● **TASKS FOR THIS EXERCISE**
**A.** Using the setup instructions, list every action that the build script performs.
**B.** Reproduce the part of the setup instructions that opens with the words containing "default create-react-app" and closes with "much more quickly).".

● **SOURCE DOCUMENT**
::::::::

Change into your project directory and run:

chmod +x scripts/build.sh

This will build and run the docker containers, run the alembic migrations, and load the initial data (a test user).

It may take a while to build the first time it's run since it needs to fetch all the docker images.

Once you've built the images once, you can simply use regular docker-compose commands to manage your development environment, for example to start your containers:

docker-compose up -d

Once this finishes you can navigate to the port set during setup (default is localhost:8000), you should see the slightly modified create-react-app page:

default create-react-app

Note: If you see an Nginx error at first with a 502: Bad Gateway page, you may have to wait for webpack to build the development server (the nginx container builds much more quickly).

Login screen: 

regular login

The backend docs will be at http://localhost:8000/api/docs

API Docs

Admin Dashboard

This project uses react-admin for a highly configurable admin dashboard.

::::::::

● **PROVIDED MATERIAL**
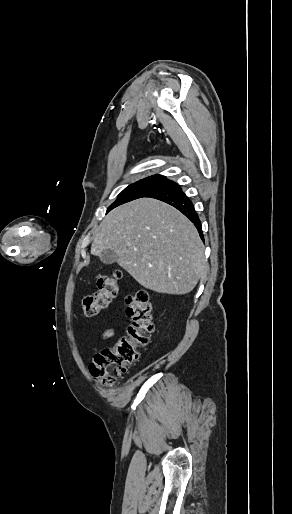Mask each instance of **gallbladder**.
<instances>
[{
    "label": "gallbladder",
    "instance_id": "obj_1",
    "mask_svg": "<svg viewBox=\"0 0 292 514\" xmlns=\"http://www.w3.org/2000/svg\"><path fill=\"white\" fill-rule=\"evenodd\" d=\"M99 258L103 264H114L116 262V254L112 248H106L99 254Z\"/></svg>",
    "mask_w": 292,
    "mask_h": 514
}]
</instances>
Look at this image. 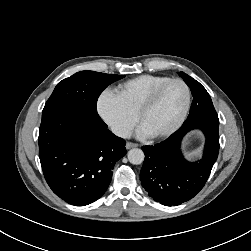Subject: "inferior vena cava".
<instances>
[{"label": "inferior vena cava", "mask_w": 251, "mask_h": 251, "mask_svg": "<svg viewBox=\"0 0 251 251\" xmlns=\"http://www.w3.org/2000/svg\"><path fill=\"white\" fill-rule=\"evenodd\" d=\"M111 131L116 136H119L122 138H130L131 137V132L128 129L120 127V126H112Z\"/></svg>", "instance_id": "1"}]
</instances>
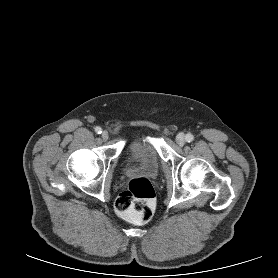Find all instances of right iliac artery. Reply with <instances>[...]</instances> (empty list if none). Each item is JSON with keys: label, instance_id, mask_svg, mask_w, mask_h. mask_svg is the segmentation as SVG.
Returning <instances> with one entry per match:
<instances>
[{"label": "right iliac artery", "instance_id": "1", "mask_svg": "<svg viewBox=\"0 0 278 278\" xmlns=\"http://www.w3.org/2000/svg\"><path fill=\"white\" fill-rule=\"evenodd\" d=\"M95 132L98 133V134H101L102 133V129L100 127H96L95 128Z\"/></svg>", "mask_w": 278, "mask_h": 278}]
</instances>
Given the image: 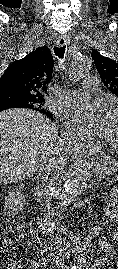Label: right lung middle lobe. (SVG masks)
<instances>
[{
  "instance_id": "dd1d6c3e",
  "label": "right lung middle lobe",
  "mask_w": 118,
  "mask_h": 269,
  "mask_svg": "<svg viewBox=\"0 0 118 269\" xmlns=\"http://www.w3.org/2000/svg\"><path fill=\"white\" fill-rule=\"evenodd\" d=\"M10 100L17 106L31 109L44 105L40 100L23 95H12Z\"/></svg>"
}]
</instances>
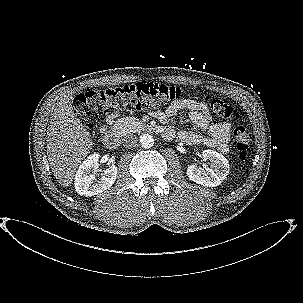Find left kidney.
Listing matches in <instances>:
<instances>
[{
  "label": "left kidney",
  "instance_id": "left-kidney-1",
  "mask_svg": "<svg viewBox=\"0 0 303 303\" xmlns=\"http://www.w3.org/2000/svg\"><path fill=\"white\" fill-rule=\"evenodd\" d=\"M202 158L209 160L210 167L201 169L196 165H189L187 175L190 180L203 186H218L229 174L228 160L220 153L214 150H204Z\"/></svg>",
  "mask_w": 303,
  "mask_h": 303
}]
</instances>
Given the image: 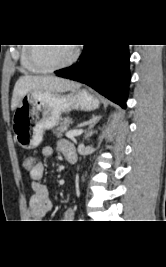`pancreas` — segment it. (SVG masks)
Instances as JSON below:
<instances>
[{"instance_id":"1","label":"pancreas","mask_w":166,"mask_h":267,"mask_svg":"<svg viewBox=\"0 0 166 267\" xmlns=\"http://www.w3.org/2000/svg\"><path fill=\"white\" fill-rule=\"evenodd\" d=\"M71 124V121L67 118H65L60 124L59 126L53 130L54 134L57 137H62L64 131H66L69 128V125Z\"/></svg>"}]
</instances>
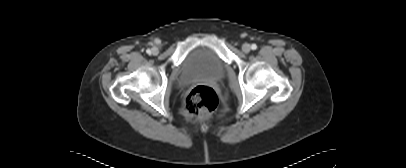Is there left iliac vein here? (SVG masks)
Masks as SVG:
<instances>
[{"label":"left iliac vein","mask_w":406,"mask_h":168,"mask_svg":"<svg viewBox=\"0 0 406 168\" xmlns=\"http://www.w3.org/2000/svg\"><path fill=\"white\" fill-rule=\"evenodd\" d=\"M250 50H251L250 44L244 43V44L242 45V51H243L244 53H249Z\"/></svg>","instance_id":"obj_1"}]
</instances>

::::::::

● **SOLVED TASKS**
**A.**
- Builds the docker containers
- Runs the docker containers
- Runs the alembic migrations
- Loads the initial data (a test user)

**B.**
default create-react-app

Note: If you see an Nginx error at first with a 502: Bad Gateway page, you may have to wait for webpack to build the development server (the nginx container builds much more quickly).